EXTRACTO PROPORCIONADO:

= = = =

El terror criollo a lo Jairo Pinilla

Mauricio Laurens

Veterano cineasta caleño, residenciado en Bogotá, sin fondos estatales ni apoyo de grupos financieros, pero con el desbordado entusiasmo para realizar modestas películas desprovistas de pretensiones intelectuales. Segundo pionero del cine comercial ‘a la colombiana’, Pinilla tuvo algunas garantías comerciales gracias a una compañía independiente de distribución nacional (Royal Films), aunque nunca escatimó esfuerzos para darle al público raso un entretenimiento cargado de malicia indígena.

 

Con tenacidad y optimismo, profesional a carta cabal dispuesto a emprender cuantos planes económicos o técnicos se le atraviesen en su camino. Artesano emprendedor cuya naturaleza juguetona se tradujo en cintas decididamente primitivas o naif, aunque con la intuición del gusto de sus seguidores. Después del suspenso intuitivo de Funeral siniestro y del terrorismo cuasi-grotesco de Área maldita, el ‘horror’ con actores no consagrados se constituyó en un derrotero temporal a seguir –llegó a bautizársele el ‘Ed Wood colombiano’–.

 

Funeral siniestro (1978). Si usted quiere que se le pongan los pelos de punta y dejarse llevar por una emoción ciento por ciento local, no puede perderse la oportunidad algún día de revisar o descubrir tal meritoria peliculita de miedo y explotación de lo macabro. Dentro del primitivismo artesanal de esta primera etapa frustrada de un cine nacional con alcances comerciales, la violencia solía irrumpir en pantalla para dejar su racha de… machetazos y crónicas rojas provenientes de tiempos anteriores.

 

Porque sus ingredientes saltan a la vista del ingenuo espectador y desfilan en torno a sala de velación con grotesco cadáver que yace en el salón principal de finca campesina, sombras nocturnas persiguen a sus deudos y fantasma de alma en pena se apodera de los presentes; chiquilla inocente vive su pesadilla con los ojos abiertos, mujer ‘mala’ es “genio y figura hasta la sepultura” y… difunta bien podría saltar del cajón en el momento menos pensado.

= = = =

MATERIAL PROPORCIONADO:
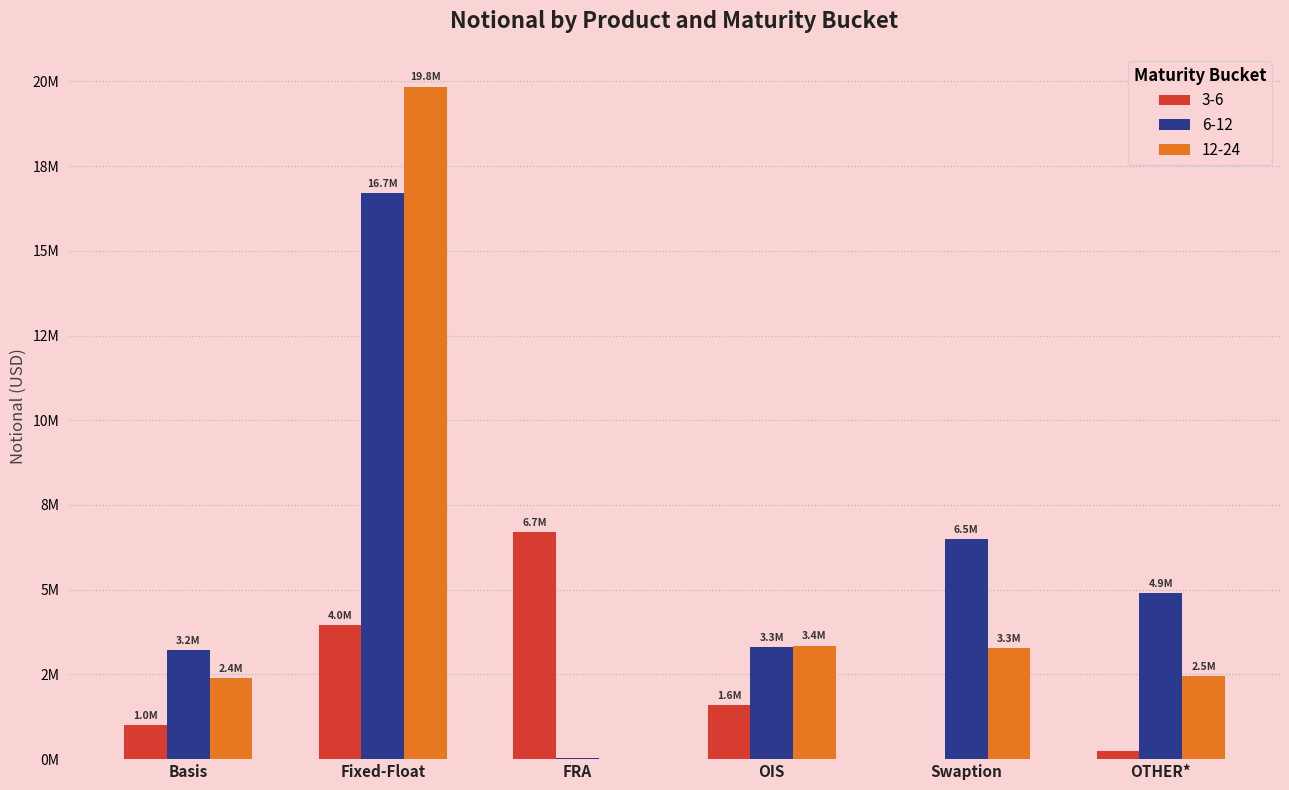

At which label does 6-12 first exceed 4910087?

Fixed-Float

= = = =

CONJUNTO DE TAREAS:
1. Según el extracto sobre Jairo Pinilla, ¿qué compañía le dio a este cineasta algunas garantías comerciales?
2. Prolonga el texto sobre el cine de terror de Jairo Pinilla a partir de su última oración.

RESPUESTAS POR TAREA:
1. Royal Films, una compañía independiente de distribución nacional.

2.
 

Aunque sus errores técnicos e interpretativos pueden distanciar a cinéfilos exigentes, hay que reconocer la participación de buena parte del público que grita cuando hay que gritar y sufre de alguna conmoción. Pequeña cinta de autor con un mínimo presupuesto personal que fue dirigida y escrita, editada y sonorizada por él mismo, pero sin jamás haber gozado de las arcas cinematográficas del Estado colombiano. Según moldes patentados por pirañas y tarántulas o abejas asesinas, habrá que esperar su siguiente título en donde el peligro amenazante se vuelve implacable por cuanto la yerba “maldita” atrae a las serpientes y produce horribles vómitos de sangre.

 

Área maldita (1980). Se recrean atmósferas corrompidas en donde la vida no vale nada y cobra víctimas que caen irremediablemente atrapadas –intención primordial de quien pretendía capturar la atención del público cautivo–. Sus ingredientes pudieron incitar la imaginación, manejarse según dosis convenientes, abrazar caminos torpes o… poner a prueba la constante inseguridad dramática y su falta de continuidad. Una ‘maldita’ serpiente que provoca estragos mortíferos e instantáneos entre los también ‘malditos’ fumadores de marihuana, la banda de los no menos ‘malditos’ mafiosos emprende matanzas a sangre fría, acribilla cuanto ‘maldito’ policía se le atraviese hasta finalmente ser desintegrada por autoridades –estas sí benditas–.

Sus ingredientes pudieron incitar la imaginación, manejarse según dosis convenientes, abrazar caminos torpes o… poner a prueba la constante inseguridad dramática y su falta de continuidad.

Pinilla se propuso ordenar situaciones tensas alrededor de tan temidos bichos y jugar con episodios reiterativos que siguieron los rastros de su siniestro anterior largometraje y, de manera obvia, desenvolvía la intriga criminal de sus correspondientes protagonistas. Logró así en el mismo plano reunir a un ofidio con figuras de carne y hueso, ataques sin contemplaciones y escondites entre la maleza o las cobijas de una cama.

 

Tres grupos se insinuaban: narcotraficantes de figuras grasosas y vestimentas chillonas, detectives inexpertos que se identificaban como tales y observadores falsamente burgueses de gustos raros e inocencias presumidas. El niñito, que a duras penas gateaba, se prestaba para un insólito desenlace por fuera de todo comentario.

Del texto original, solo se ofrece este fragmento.